Road’s Authority Transportation Executive Officer, Sidney Boois, says that the regulator has recorded 90 percent safety and traffic rules compliance post the festive season.
The monitoring team covered the B1 south that connects windhoek to Keetmanshoop, B1 north between Windhoek, Otjiwarongo and Otavi.
Additionally, the B2 between the capital and the coastal towns.
Boois says that basesd on the situation on the ground at various check points and roadblocks there is a high compliance on the part of motorist.
“We reflect that from the number of cars and drivers that we checked and would then analyse how sunctions would be issued from such,” he said.
He added that the most common issues observed amongst the 10 percent non-compliance predominantly involves the mechanics of the vehicles.
“This involves tire conditions which are not up to standard such as tire depth which entails the risk factor of the types of crushes reported such as vichecles overturning, we observe at random check points with some of the vehicles is that those missing the checks would at times end up in accidents, “ he notes.
He said there are three types of crushes that accounted for either serious or fatal injuries, with over 50 to 40 percent of those crashes being rollovers.
Rollovers are single Vehicle accidents.
Boois maintained that the analysis of crashes revealed that the underlying factors from rollovers amongst others include mechanical failures such as poor vehicle maintenance agrivated by circumstances such as overloading and speeding.
He further notes that the second type of crashes are collisions which he says is due to decision errors.
The third crash statistics are the crashes involving pedestrians and Boois says that from sporadic checks they observed majority victims were under the influence of substances.
“The new trend is now the drinking and walking which is a compromising for accidents, that’s why crashes involving pedestrians are among the top three type crashes causing serious or fatal injuries” he explained.
Boois however could not disclose the number of accidents recorded thus far, during the festive season, adding that the statistics will only be availed at a later stage.
The Motor Vehicle Fund (MVA) in the first week of December 2022 recorded a 19 percent decrease in crashes and a 50 percent decrease in injuries when compared to the same period in 2021.
According to MVA’s Chief Executive Officer, Rosalia Martins-Hausiku, a total of 78 crashes resulted in 18 deaths and 145 injuries of varying severity.
Additionally , the Khomas region had the most crashes (18), followed by Oshikoto (8), Erongo (7), and Otjozondjupa (7).

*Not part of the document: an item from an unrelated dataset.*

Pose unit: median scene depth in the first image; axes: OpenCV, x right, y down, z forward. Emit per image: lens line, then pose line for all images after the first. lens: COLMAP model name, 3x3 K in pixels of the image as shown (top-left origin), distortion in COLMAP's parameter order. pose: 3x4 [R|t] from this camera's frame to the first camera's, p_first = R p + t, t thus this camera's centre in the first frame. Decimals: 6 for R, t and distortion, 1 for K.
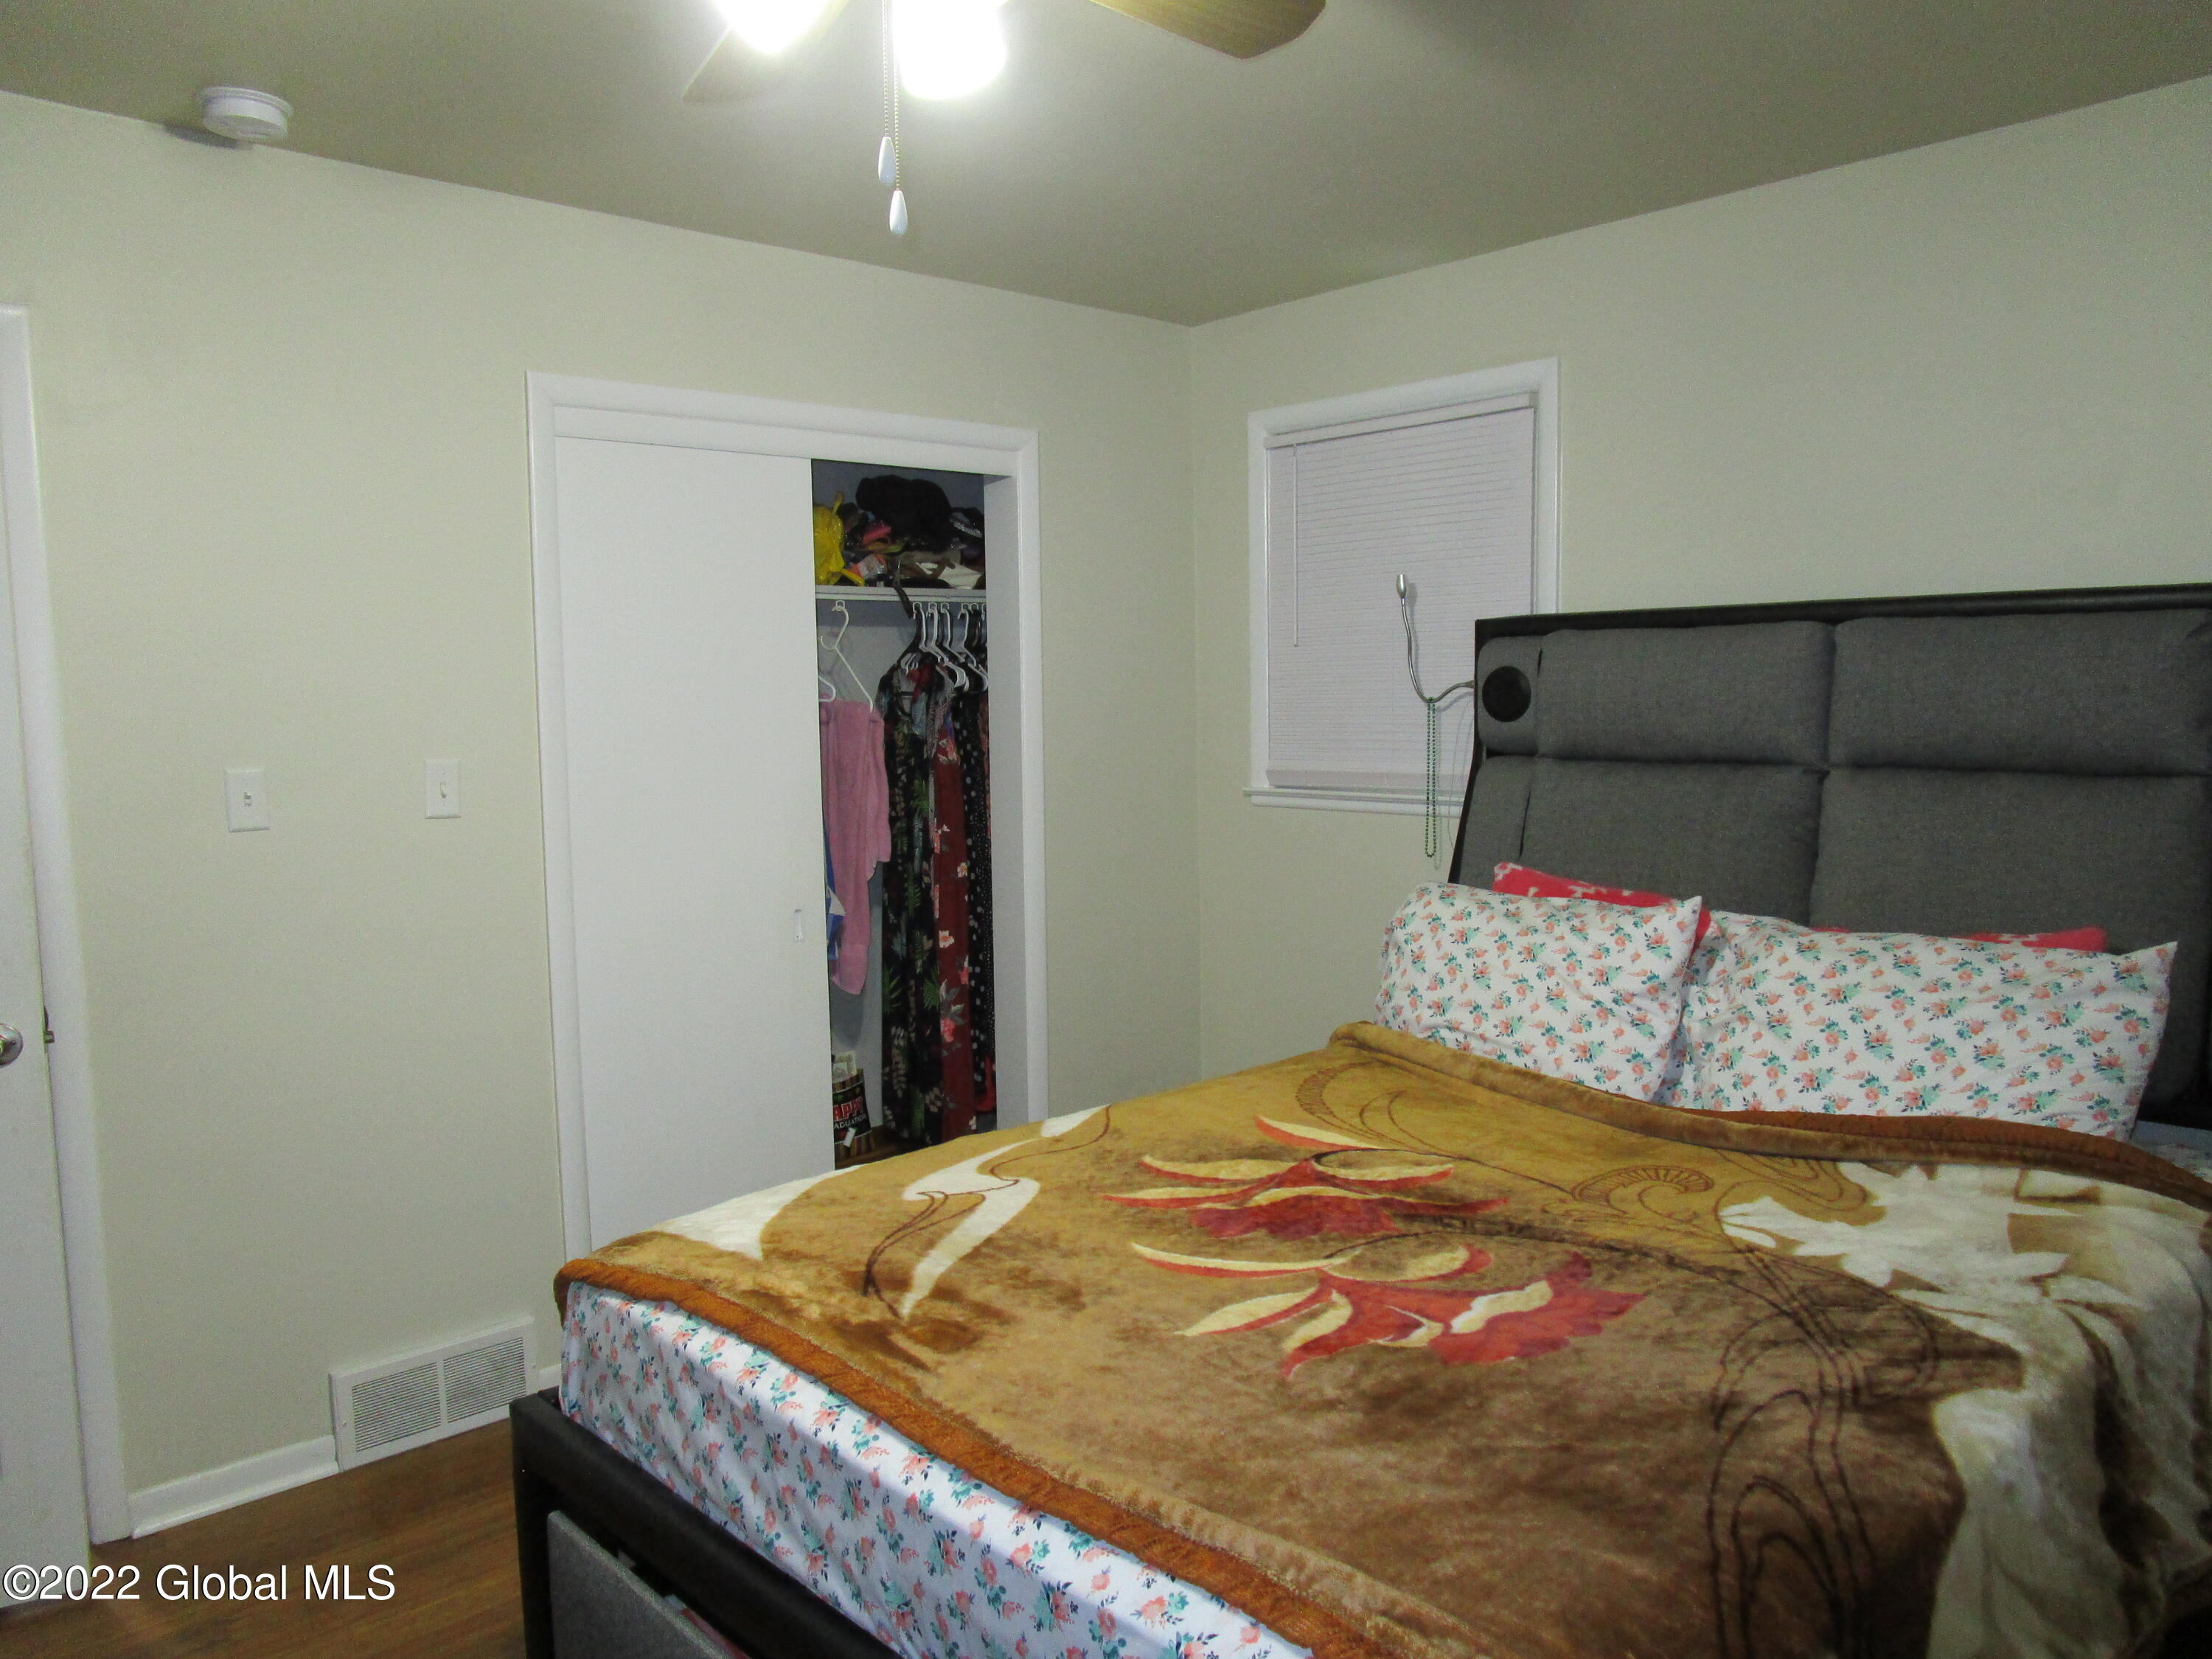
lens RADIAL K [[1590.4, 0, 1102.2], [0, 1590.4, 859.6], [0, 0, 1]] dist [-0.024584, -0.000399]
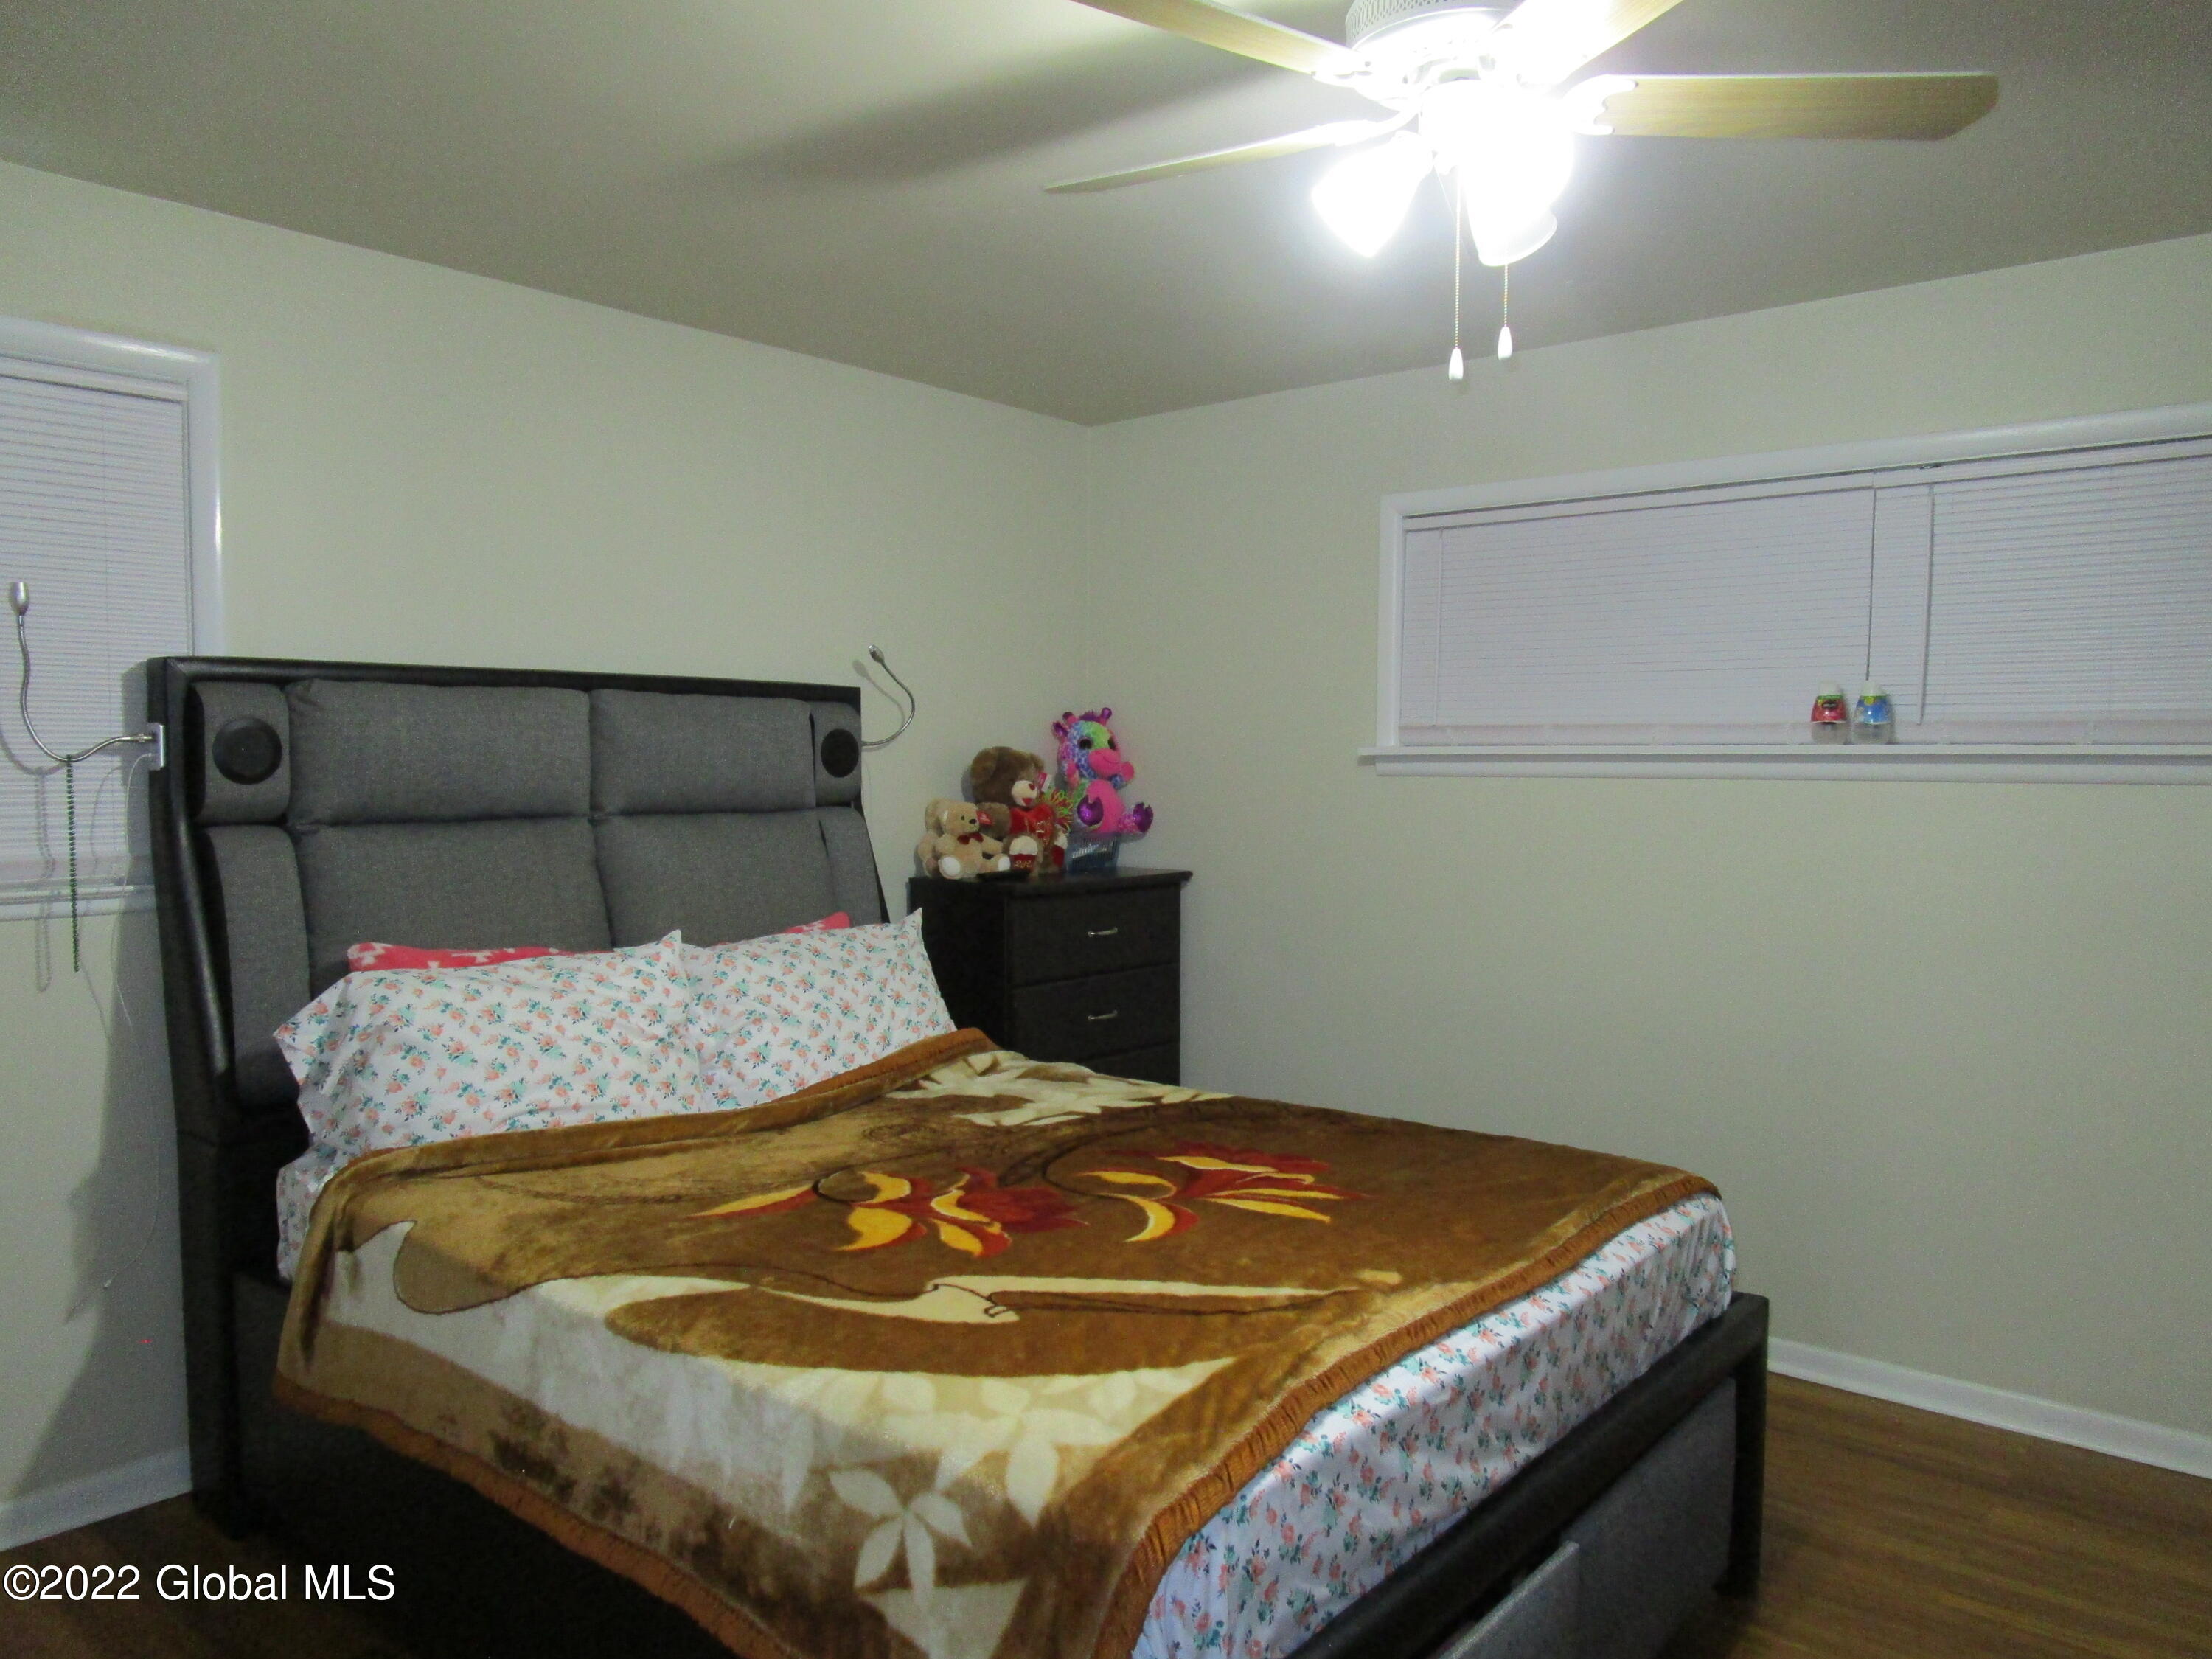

Boois said the trend retained and this is not a surprise as these are the main transport routes for most holiday destinations.
Meanwhile, Oshikoto, Kunene, and Hardap had the fewest number of crashes, each with one.
Similarly, Erongo, Otjozondjupa, Hardap, and Omaheke each had one fatality.
Martins-Hausiku had noted that pedestrian-related crashes accounted for the greatest number of crashes (18), followed by roll-over crashes (12) and head-on collisions with 11 cases.
“Factors such as driver fatigue, inattentiveness, inappropriate driver behavior, driving under the influence of alcohol and exceeding prescribed speed limits contribute to the occurrence of these types of crashes,” she expressed.
Furthermore, the MVA emphasized that the severity of injury sustained in these crashes increases the likelihood of fatality, with roll-overs and collisions accounting for 62 percent of total fatalities.
According to MVA, the main areas of focus during the Festive Season period we’re driver fitness, vehicle fitness, and passenger safety.
This follows data compiled from this year by the MVA Fund Emergency Call Centre which showed that 4529 people were injured and 398 died last year.
The Khomas, Erongo, Oshana, Otjozondjupa, Oshikoto, and Ohangwena regions accounted for 81 percent of all recorded crashes.
The same regions accounted for 76 percent of injuries and 63 percent of fatalities, with 71 percent of deceased drivers being men.
Additionally, 55 percent of drivers were between the ages of 25 and 44, and 82 percent of crashes involved pedestrians, collisions, or rollovers.
According to research by the Fund, human behavior accounts for 70 percent of all road accidents.
This includes driving under the influence of alcohol or drugs, using a cell phone while driving or crossing the street, failing to wear a seatbelt, and driving without a driver’s license, which are all prohibited.